Upgrading my hotel from the corporate approved list

Sunday, August 1st, 2010

My friend, Mort, supplied me with an voucher to a one of a kind, 5 star hotel in his community. Prior to my arrival, he offered the following advice for my stay. There is some inside baseball sorts of referrals in his comments, but I bet you know what he is talking about.


You can have transportation provided to the LaQuinta if you’d prefer their breakfast bar. Please note that as a guest of the AsItShouldBe Hotel, there will no need to pack any foods or bring your own liquor. It may interest you that this hotel will provide towels and linens. Your room will have a view into the natural light and surroundings, without the sound of HVAC equipment, which corporate travelers tend to find unsettling. Finally, you may encounter casually other people similar to yourself, e.g. the elusive line of business executives, as they tend to congregate in venues such as these, particularly in the dining, cocktail and fitness areas. A suggestion is that you not begin the conversation with ‘how’s the purchase order renewal process going?’ or ‘would you like to discuss your company’s Oracle take-out opportunity?’ as they tend to leave these conversations and details to staff members who, shall we characterize it, stay at the LaQuinta.

On the other hand, they are the ones who write the checks for such investments and prefer to discuss technology in terms of market conditions and associated business opportunities that our kinds of technologies can afford. I know that this is kind of complicated and really not covered on weekly sales calls, but I just thought you might want to know what the ‘pin-heads’ and the ‘geniuses’ in the corner offices tend to be preoccupied with. As well, you may see people using small, elegant devices made by the hippies in California… the fruit company. Macintosh or Apple or such.
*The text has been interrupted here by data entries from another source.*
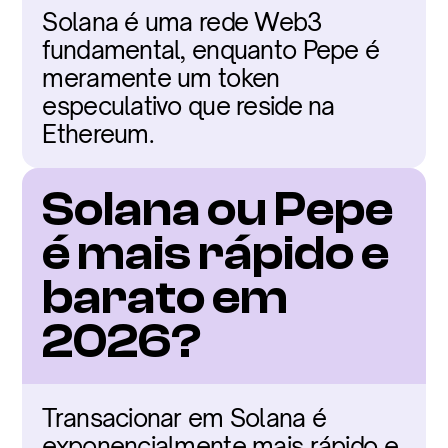
Solana é uma rede Web3 
fundamental, enquanto Pepe é 
meramente um token 
especulativo que reside na 
Ethereum.
Solana ou Pepe 
é mais rápido e 
barato em 
2026?
Transacionar em Solana é 
exponencialmente mais rápido e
Our IT contacts tend to keep the typical LoB guest away from the high horse-power devices such as the Chinese made PCs and those state of the art cell phones with the thumb-wheel and key-board which only receive email that no one really uses any more except those involved in gambling, spam, porn and corporate email (which is really a combo of the other three). You may see something resembling a tablet computer – it’s called an iPad – but it’s not for real and our internal market analysts believe it to be only an Etch-a-Sketch with a black border. Who needs mobile computing if a) you can drive to the office to talk on a phone and access the web via the corporate Intranet (who needs more than 350 megs of storage anyway?) and b) if these devices were so modern and truly promising, our telco clients would be making them. See what I mean?!

Enjoy your stay. Wear long trousers when in the common areas. Leather shoes are a plus. Maybe leave your company branded knapsack at home. Other guests will be interested in your business and employer. As you introduce yourself, I suggest that you not include the batting order of your First and Second layers of management and which specific department that you represent as such preambles reveal that no one that we know or work for really ever decides anything and has even less association with genuine P&L (not a power company but an accounting format for keeping track of sales and costs – don’t worry about it).

Finally, as you have polite conversation over your $14 martini, er – cab ride, and should the terms IT or data center or even computers (the opposite of the devices that these people will be carrying (you can identify these cause most begin with an i )be mentioned, raise your eyebrows and smile faintly, commenting that CIOs are such bozos and really have no idea about what drives the business and are slaves to their vendor communities with the dope of endlessly recurring contract renewals.

Keep the discussions short – please repel the urge to show them ‘just a few charts’ – unless you can show them something on one of these iThings. If asked about marketing campaigns addressing intelligent global initiatives, refer to unsubstantiatable references like traffic zooming around a Nordic country (all 200 cars of them) or some incredible sounding improvement in medical technology like RFID tags on each of our skin cells. They get this level of abstraction because it reminds them of how they write annual reports, 10k filings and other SEC required docs (btw, SEC is an agency of the government so do not follow up with a comment about the how the BCS (this is not the former name of our consulting services) should determine the best college football team. Usually the best reply to SEC is ‘they are the real crooks.’ You’ll get plenty of free booze this way, saving you cab fare – if you know what I mean.


The rest is up to you provided that you remember not to ask ‘what time does the city bus arrive to take me back to Trailways Station?’ or whatever mode of transportation was selected that best fit within the most cost-effective travel guidelines.